For additional context on the security considerations around seed phrase storage and what constitutes a recoverable versus unrecoverable wallet configuration, see BIP-39 Brute Force Attack for the security implications of weak seed entropy.
Exchange accounts and custodian assets
Not all Bitcoin is in self-custody. Some Swiss Bitcoin holders keep a portion at regulated exchanges or custodians.
Bitcoin held at a Swiss-regulated custodian or licensed platform is part of the taxable estate. The cantonal authority will notify the custodian as part of standard probate proceedings. The custodian will freeze the account until inheritance is legally resolved and heirs present the required documentation.
Some platforms offer beneficiary designation forms that simplify the transfer process. Check each platform's current policy directly, as this varies by exchange and changes over time. A beneficiary designation on file at an exchange can reduce probate friction significantly compared to a standard estate claim process.
Foreign exchange accounts (Coinbase, Kraken, Binance) are also part of the Swiss estate. The AMLO-FINMA Art. 51 disclosure requirement applies to all digital asset holdings regardless of where the platform is domiciled. Heirs must report them in the Erbschaftsinventar even if the foreign exchange has no presence in Switzerland.
Summary checklist
A working Bitcoin estate plan for a Swiss resident has these components in place:
- A current Bitcoin inventory (addresses, devices, exchange accounts, ESTV Kursliste CHF values)

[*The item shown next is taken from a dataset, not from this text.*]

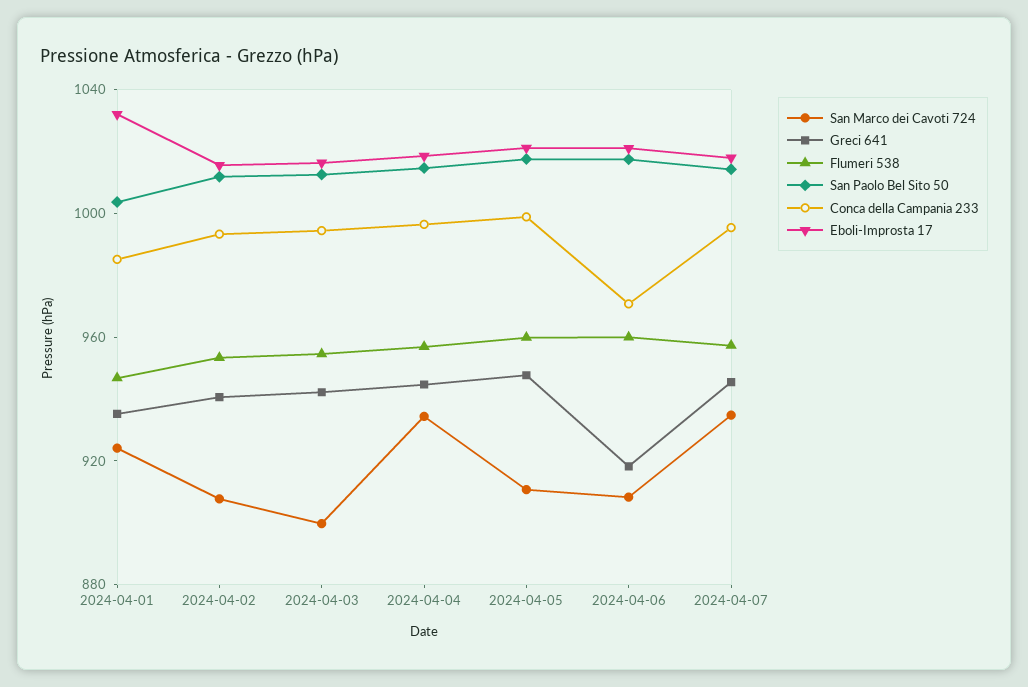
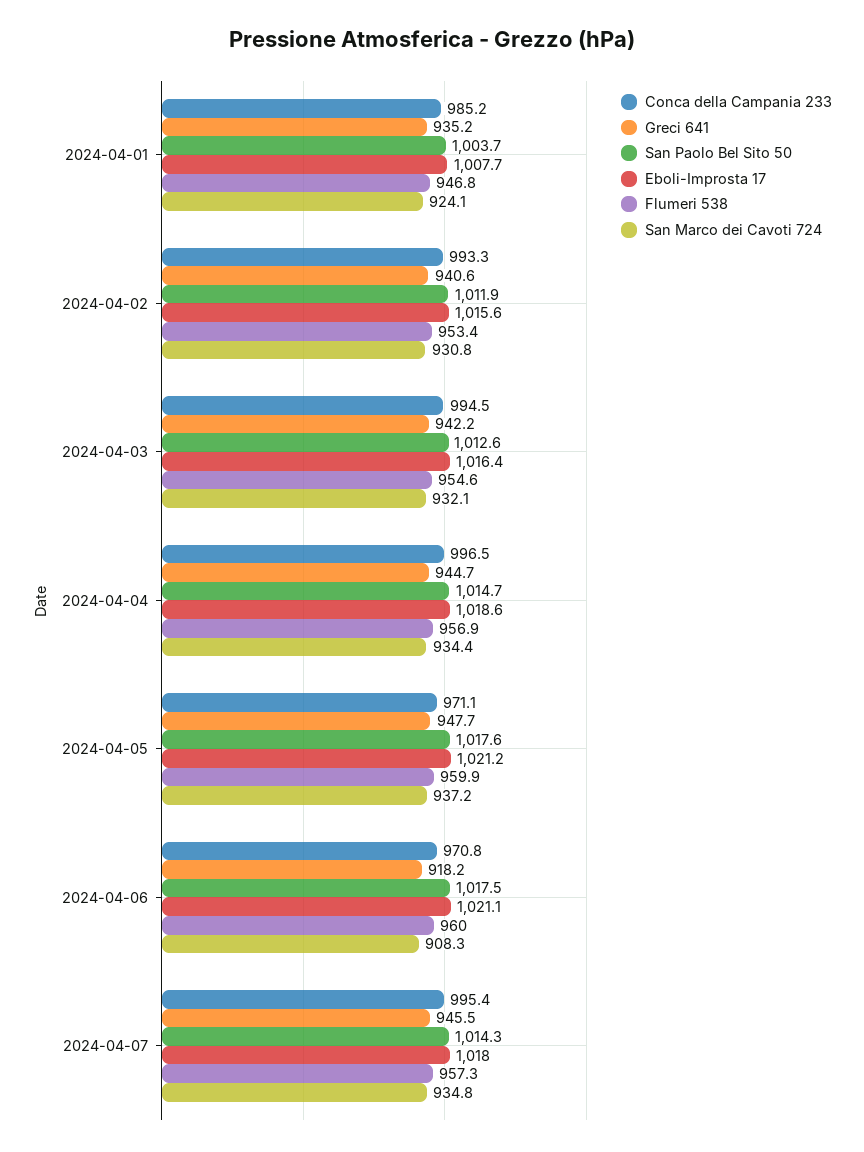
Eboli-Improsta 17, 2024-04-01: 1030 -> 1007.7
San Marco dei Cavoti 724, 2024-04-02: 910 -> 930.8
San Marco dei Cavoti 724, 2024-04-03: 900 -> 932.1
San Marco dei Cavoti 724, 2024-04-05: 910 -> 937.2
Conca della Campania 233, 2024-04-05: 1000 -> 971.1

- A chosen and documented seed backup scheme (BIP-39 or SLIP-39 Shamir)
- For larger holdings, a 2-of-3 multisig with the wallet descriptor stored in the executor envelope
- A sealed executor envelope with access instructions but no seed material
- An Erbvertrag notarially certified under ZGB Art. 512 with a Bitcoin custody clause
- A tested recovery drill completed with the heir who will execute access
- An annual review calendar entry to keep all of the above current
Each item on its own is necessary but not sufficient. The legal document without the technical access instructions leaves the heir with rights but no access. The technical access instructions without the legal framework leave the heir with access but no rights. Both tracks must be complete.
This is education, not legal or tax advice. Bitcoin estate planning combines Swiss inheritance law, custody mechanics, and AML disclosure rules. Consult a licensed Swiss Notar and Steuerberater before signing an Erbvertrag.